+++ Data for review

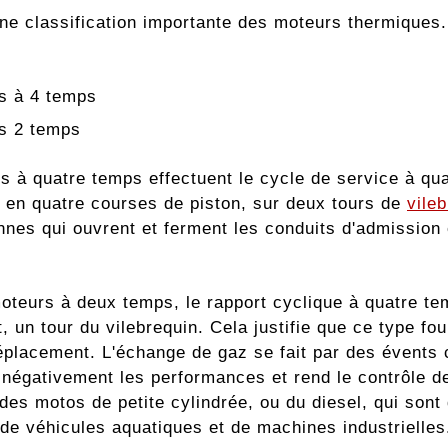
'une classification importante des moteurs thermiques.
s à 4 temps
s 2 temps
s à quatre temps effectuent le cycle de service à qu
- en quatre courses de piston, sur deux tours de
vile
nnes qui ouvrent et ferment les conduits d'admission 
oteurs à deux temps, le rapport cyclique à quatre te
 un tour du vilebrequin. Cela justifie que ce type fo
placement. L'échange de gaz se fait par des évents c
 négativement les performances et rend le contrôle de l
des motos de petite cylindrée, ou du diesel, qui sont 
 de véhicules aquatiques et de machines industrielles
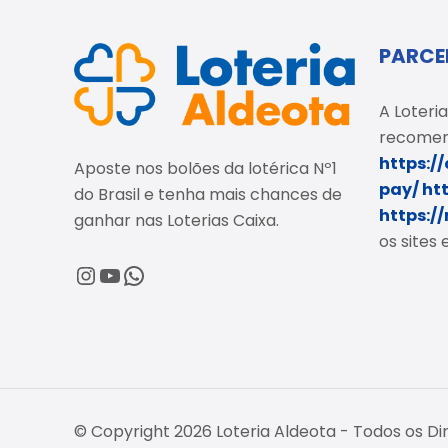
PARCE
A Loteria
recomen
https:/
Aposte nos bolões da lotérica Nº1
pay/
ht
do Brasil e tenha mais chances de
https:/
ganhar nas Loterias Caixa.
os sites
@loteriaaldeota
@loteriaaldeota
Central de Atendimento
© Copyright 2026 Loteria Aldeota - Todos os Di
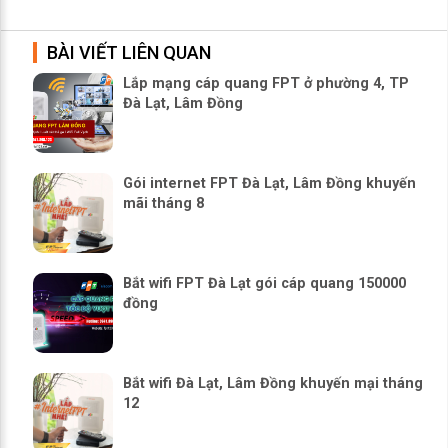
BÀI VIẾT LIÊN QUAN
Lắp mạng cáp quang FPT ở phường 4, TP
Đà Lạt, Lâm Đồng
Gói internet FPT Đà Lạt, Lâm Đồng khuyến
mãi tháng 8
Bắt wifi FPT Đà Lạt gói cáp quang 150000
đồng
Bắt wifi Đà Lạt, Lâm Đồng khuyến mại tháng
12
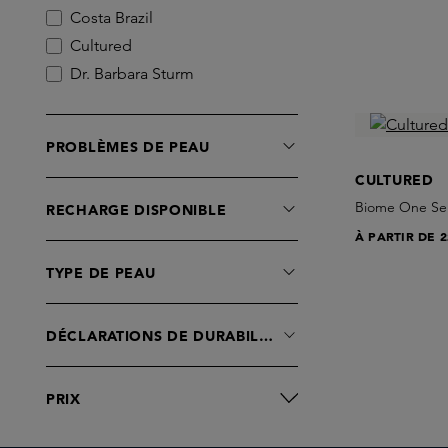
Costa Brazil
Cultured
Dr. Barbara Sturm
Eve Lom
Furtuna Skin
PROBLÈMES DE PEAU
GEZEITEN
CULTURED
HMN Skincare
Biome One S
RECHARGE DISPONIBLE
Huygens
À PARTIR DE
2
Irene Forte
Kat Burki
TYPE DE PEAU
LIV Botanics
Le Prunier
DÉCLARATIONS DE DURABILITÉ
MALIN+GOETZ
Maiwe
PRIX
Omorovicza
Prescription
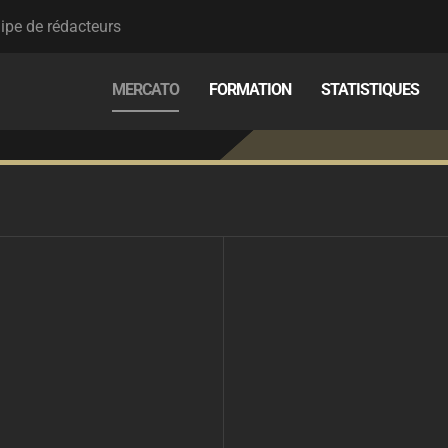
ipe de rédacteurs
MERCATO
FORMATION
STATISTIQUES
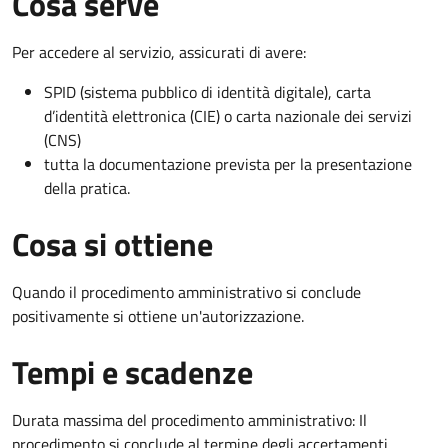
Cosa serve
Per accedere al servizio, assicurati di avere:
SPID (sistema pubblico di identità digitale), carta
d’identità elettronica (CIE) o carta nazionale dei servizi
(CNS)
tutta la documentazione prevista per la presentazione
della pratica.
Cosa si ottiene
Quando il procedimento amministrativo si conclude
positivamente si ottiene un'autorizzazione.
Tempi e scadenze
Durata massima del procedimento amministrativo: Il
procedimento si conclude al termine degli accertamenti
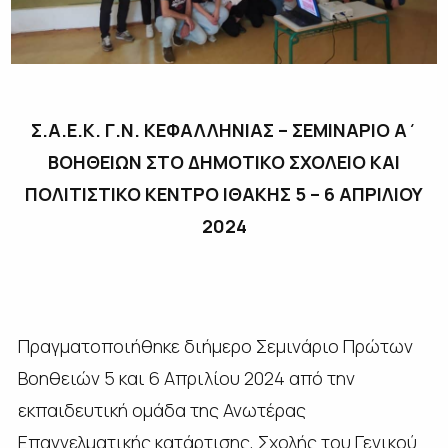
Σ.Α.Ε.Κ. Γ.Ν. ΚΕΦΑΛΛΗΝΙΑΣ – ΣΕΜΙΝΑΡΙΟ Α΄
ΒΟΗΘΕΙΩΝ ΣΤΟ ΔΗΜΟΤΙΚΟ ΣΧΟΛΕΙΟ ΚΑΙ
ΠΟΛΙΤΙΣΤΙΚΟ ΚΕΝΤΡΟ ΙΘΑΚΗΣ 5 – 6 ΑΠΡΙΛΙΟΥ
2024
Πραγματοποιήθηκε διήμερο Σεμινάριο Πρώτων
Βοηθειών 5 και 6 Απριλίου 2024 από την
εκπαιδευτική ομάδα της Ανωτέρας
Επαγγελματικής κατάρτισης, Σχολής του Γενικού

++++++
+++ Data for review

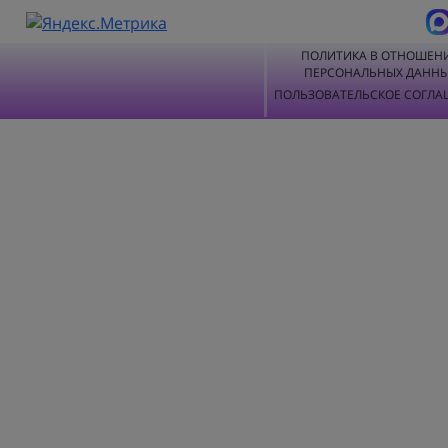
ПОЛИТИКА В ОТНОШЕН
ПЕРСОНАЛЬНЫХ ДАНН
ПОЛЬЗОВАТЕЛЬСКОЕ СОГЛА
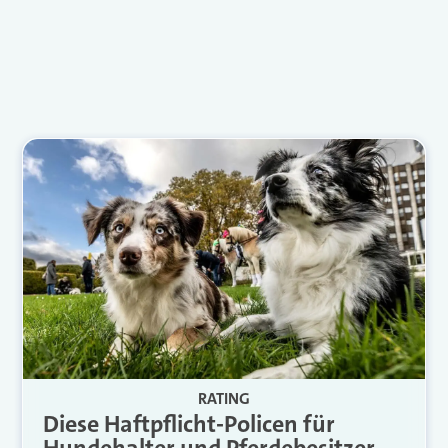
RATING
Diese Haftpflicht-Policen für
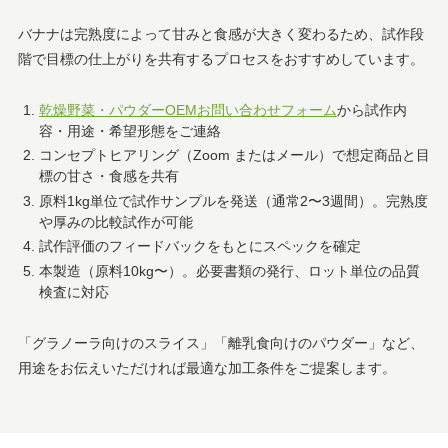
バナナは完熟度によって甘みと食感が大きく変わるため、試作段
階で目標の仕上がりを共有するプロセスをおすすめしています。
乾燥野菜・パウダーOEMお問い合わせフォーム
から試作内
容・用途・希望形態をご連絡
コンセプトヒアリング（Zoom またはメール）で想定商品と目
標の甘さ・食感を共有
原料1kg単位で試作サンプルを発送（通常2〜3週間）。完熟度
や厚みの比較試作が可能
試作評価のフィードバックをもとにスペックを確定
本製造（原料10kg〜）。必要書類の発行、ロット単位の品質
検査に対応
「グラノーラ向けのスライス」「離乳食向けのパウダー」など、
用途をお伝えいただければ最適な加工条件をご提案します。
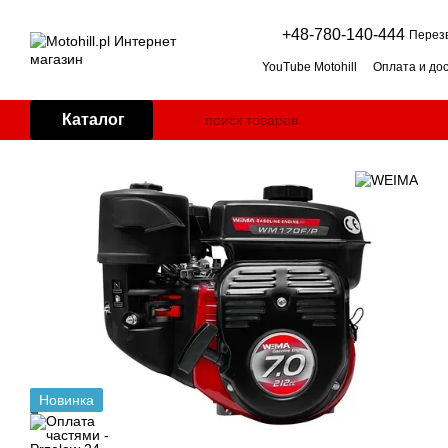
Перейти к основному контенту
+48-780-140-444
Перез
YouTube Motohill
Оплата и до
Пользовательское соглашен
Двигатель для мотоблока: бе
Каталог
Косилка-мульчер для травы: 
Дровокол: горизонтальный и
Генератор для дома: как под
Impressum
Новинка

++++++
+++ Data for review

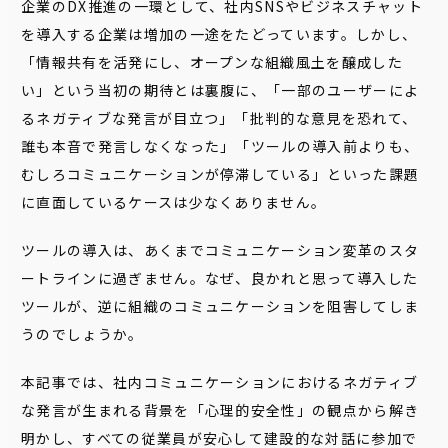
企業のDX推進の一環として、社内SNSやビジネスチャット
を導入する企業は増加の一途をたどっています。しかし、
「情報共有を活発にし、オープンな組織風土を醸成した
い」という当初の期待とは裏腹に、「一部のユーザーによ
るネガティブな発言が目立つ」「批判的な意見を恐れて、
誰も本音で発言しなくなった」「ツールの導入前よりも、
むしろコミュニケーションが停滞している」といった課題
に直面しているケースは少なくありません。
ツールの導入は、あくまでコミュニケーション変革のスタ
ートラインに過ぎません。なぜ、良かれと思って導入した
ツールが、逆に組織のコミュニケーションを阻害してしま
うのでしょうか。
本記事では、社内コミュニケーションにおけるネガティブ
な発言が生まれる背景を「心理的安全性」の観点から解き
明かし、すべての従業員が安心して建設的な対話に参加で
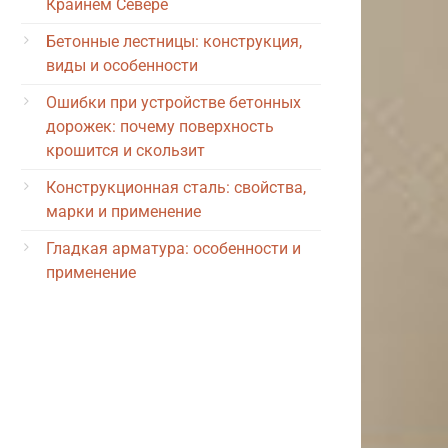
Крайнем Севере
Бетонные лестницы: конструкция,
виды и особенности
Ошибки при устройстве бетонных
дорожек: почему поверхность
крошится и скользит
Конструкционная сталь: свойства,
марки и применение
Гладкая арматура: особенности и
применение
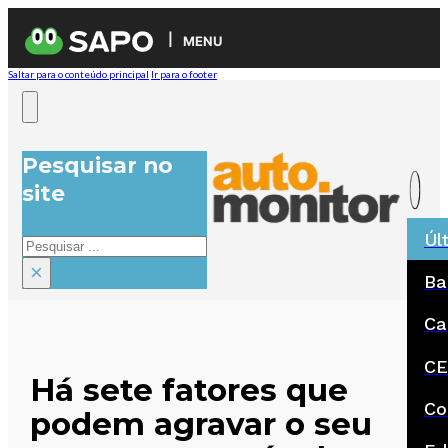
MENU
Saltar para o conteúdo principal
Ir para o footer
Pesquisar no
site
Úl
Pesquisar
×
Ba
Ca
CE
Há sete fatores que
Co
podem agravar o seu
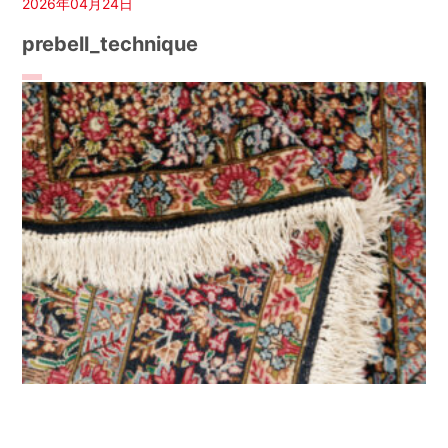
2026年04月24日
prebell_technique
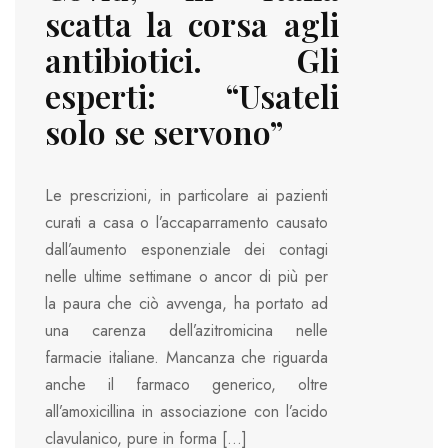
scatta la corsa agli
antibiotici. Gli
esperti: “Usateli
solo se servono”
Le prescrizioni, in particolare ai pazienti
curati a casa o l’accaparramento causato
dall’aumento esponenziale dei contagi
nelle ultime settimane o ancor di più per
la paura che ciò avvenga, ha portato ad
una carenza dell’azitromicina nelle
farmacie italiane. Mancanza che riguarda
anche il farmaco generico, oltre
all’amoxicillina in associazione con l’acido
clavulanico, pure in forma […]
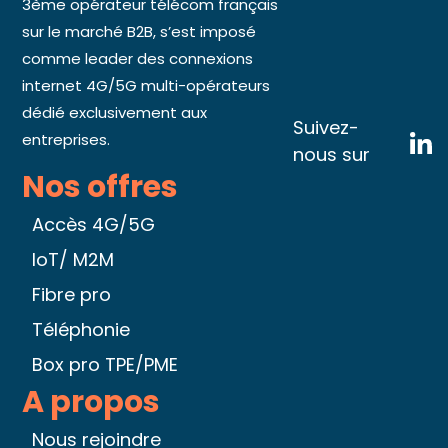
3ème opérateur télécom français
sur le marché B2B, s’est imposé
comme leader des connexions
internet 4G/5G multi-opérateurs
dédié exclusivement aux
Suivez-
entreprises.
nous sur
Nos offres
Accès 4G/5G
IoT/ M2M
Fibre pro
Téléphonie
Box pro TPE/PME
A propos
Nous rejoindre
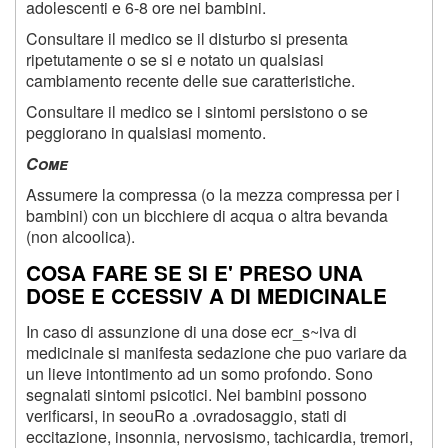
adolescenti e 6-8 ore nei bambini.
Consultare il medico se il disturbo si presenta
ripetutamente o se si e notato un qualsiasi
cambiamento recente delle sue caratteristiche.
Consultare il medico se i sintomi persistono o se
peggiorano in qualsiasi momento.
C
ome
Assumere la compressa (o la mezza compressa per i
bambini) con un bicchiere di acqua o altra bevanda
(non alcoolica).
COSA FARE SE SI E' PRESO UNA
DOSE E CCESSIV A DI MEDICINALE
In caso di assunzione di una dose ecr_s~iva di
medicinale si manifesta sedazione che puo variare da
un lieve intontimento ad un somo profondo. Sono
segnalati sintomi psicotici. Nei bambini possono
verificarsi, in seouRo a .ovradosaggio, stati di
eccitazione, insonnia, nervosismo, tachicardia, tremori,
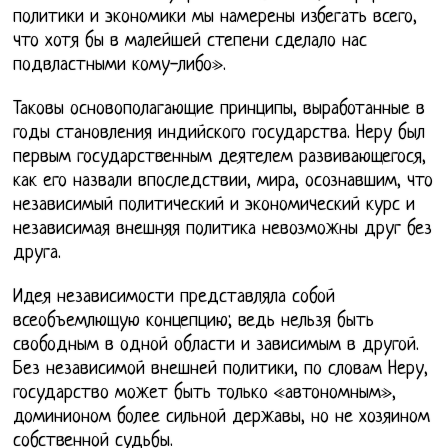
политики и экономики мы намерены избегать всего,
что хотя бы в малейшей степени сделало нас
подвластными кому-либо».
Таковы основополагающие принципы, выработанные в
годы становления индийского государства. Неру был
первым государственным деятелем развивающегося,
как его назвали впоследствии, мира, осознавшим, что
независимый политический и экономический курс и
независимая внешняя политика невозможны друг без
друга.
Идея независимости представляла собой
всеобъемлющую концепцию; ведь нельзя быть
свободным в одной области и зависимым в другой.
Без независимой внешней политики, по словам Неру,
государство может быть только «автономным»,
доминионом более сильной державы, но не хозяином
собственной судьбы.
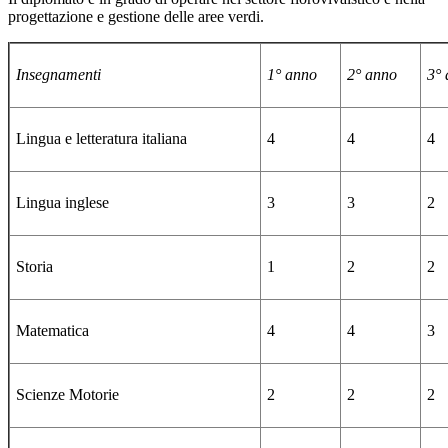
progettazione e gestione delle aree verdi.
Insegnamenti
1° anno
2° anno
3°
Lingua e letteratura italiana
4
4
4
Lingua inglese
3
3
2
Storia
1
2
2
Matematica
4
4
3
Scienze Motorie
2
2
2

++++++

How to complete this task: In the records above, which lines hold the string "быть"? Copy each one.

Answer box:
всеобъемлющую концепцию; ведь нельзя быть
государство может быть только «автономным»,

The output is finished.